— И тяжкую небось епитимию наложили?
— Как кому: до утра засадили стихи писать. Мне-то это было на руку, сочинил живым манером некую аллегорию про мух, в меду увязших.
— А стихов тех, Михайло Васильевич, ты теперь уже не припомнишь?
— Может, и припомню, постой-ка… Ломоносов на минуту задумался.
— Вспомнил:
Стишки, как видишь, не ахти какие, однако начальство одобрило, выставило на них ноту 'pulchre'.
— А это что же значит?
— Значит 'прекрасно'.
— С той поры, поди, ты и ученье забросил, все стихами баловался?
— Нет, куда больше стихов занимали меня все-таки две строгие науки: математика да физика. Годами-то был я ведь много старше товарищей, и в досуженное время, бывало, когда те на дворе играют и резвятся, я в монастырской библиотеке в книгах роюсь. Тут пришло из здешней Академии наук требование прислать двадцать отроков, в науках достойных. Но таковых оказалось меж нас всего двенадцать человек.
— И ты, Михайло Васильич, конечно, в том числе?
— И я тоже.
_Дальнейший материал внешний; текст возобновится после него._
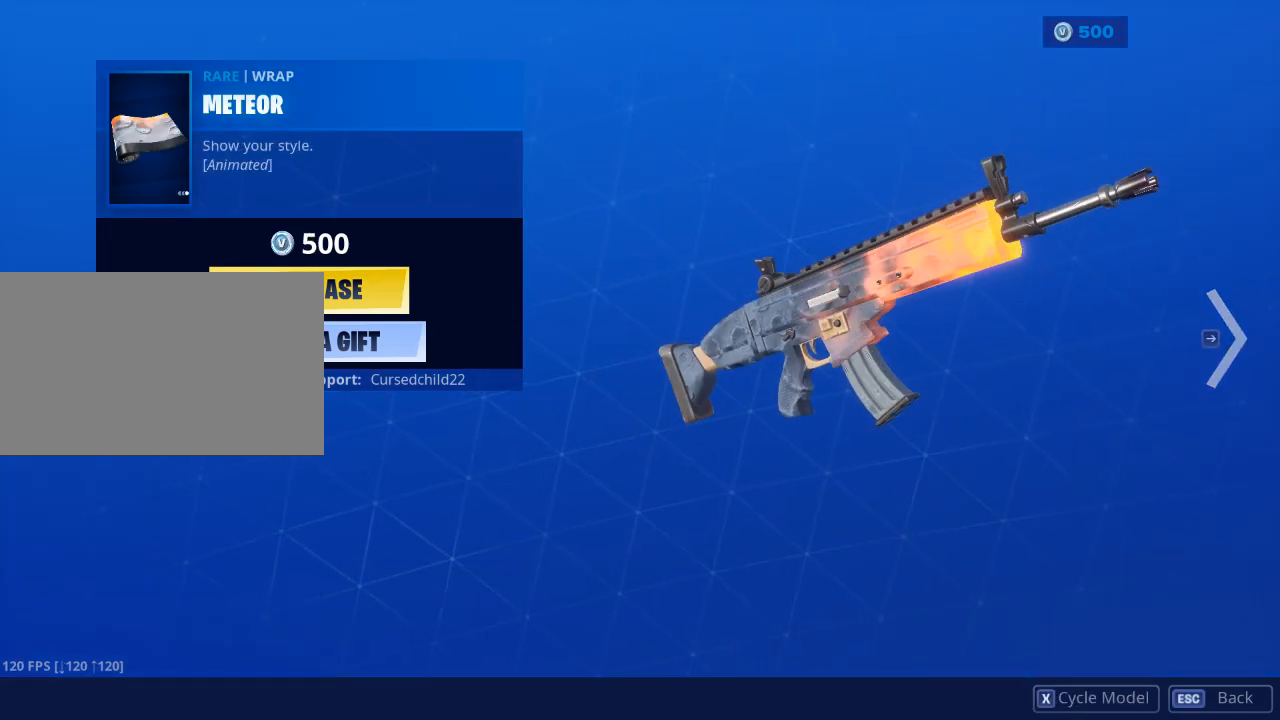
{"keys": [], "mouse": [], "events": [[484, "mouse_left", "up"]]}
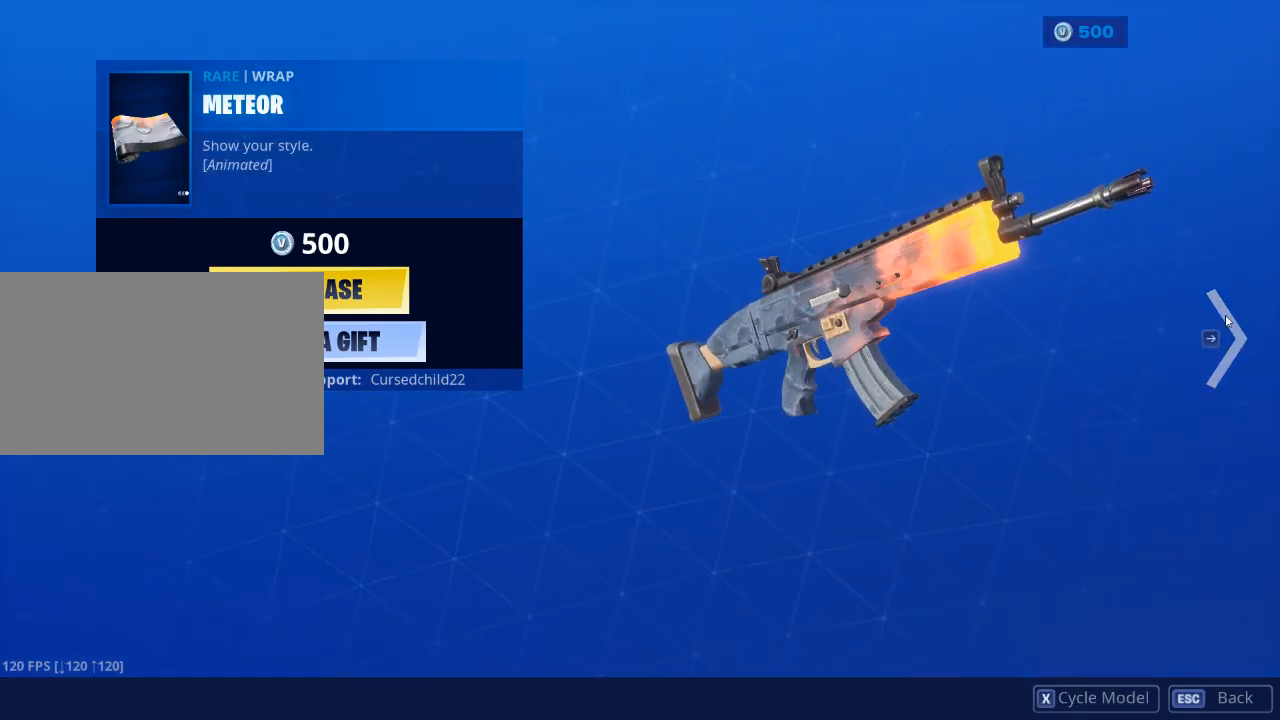
{"keys": [], "mouse": [], "events": []}
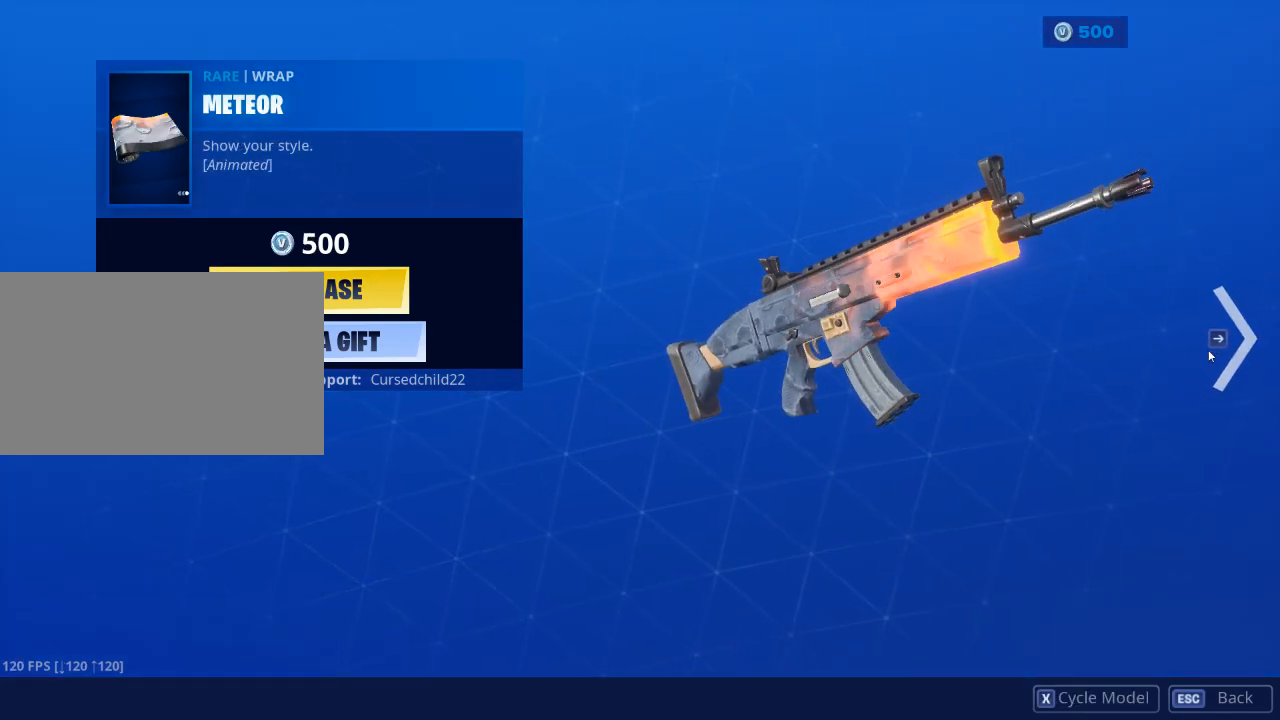
{"keys": [], "mouse": [], "events": [[284, "mouse_left", "down"], [334, "mouse_left", "up"]]}
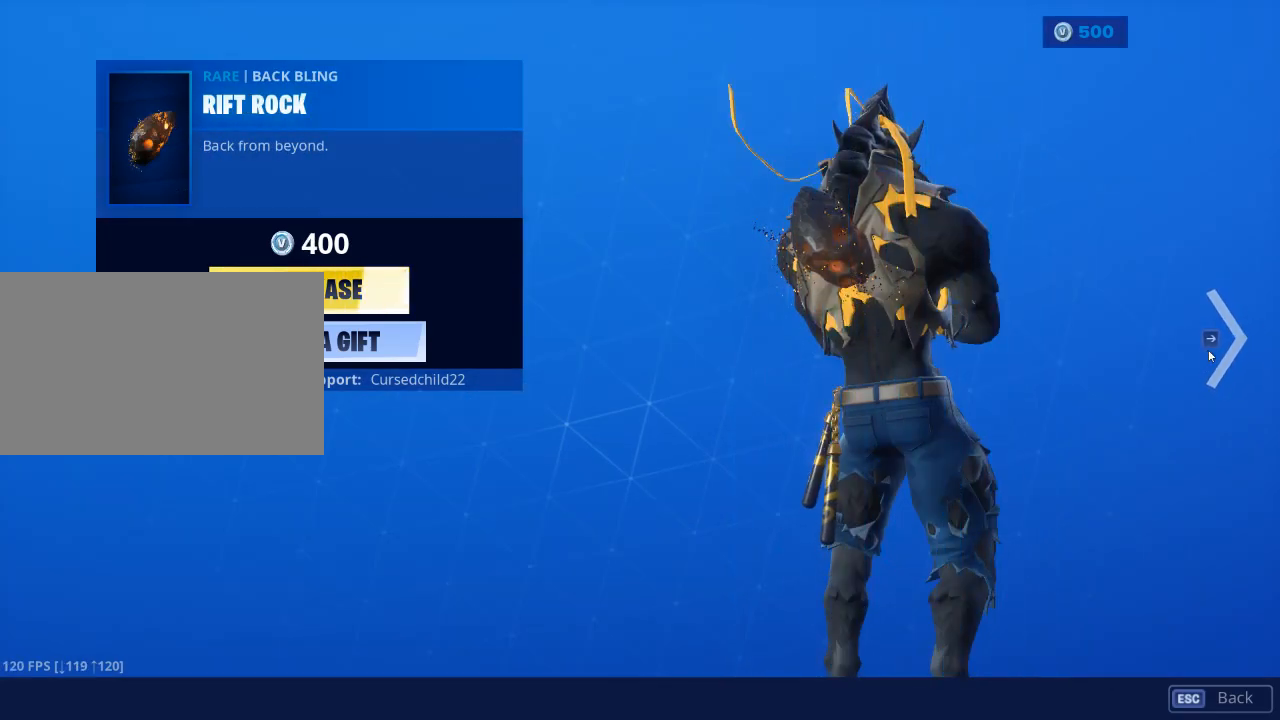
{"keys": [], "mouse": [], "events": []}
Здесь, в Питере, для доучивания за границей, выбрали из нас опять троих: Виноградова, Рейзера да меня. Отплыли мы из Кронштадта морем в Любек, а оттуда двинулись уже сухим путем прямо к месту назначения — в университетский город Марбург.
— А как же насчет языка-то?
— Читались лекции там по-латыни, а в латыни мы все трое были изрядно-таки крепки. Объясняться же с профессорами да студентами приходилось поневоле на родном их языке, а по-немецки из нас говорил один только немец Рейзер. Но любовь все превозмогает…
— Любовь к науке?
— Нет, любовь сердечная. У квартирного хозяина моего, Генриха Цильха, члена городской ратуши, а по ремеслу — портного, была молодая дочка… Да ты давеча сам ее видел, нынешняя моя спутница жизни.
— Так от нее-то ты и научился по-немецки?
— И как еще! Как по писаному. Мы сейчас бы сочетались браком, но про женитьбу нашу отец ее пока и слышать не хотел: за душой ведь у меня ничего не было. Накопилось еще долгов на мне, вместе с товарищами, за два с половиной года пребывания в Марбурге, нимного нимало — до двух тысяч рейхсталеров.[34]
— Да разве вам из Питера не высылали денег?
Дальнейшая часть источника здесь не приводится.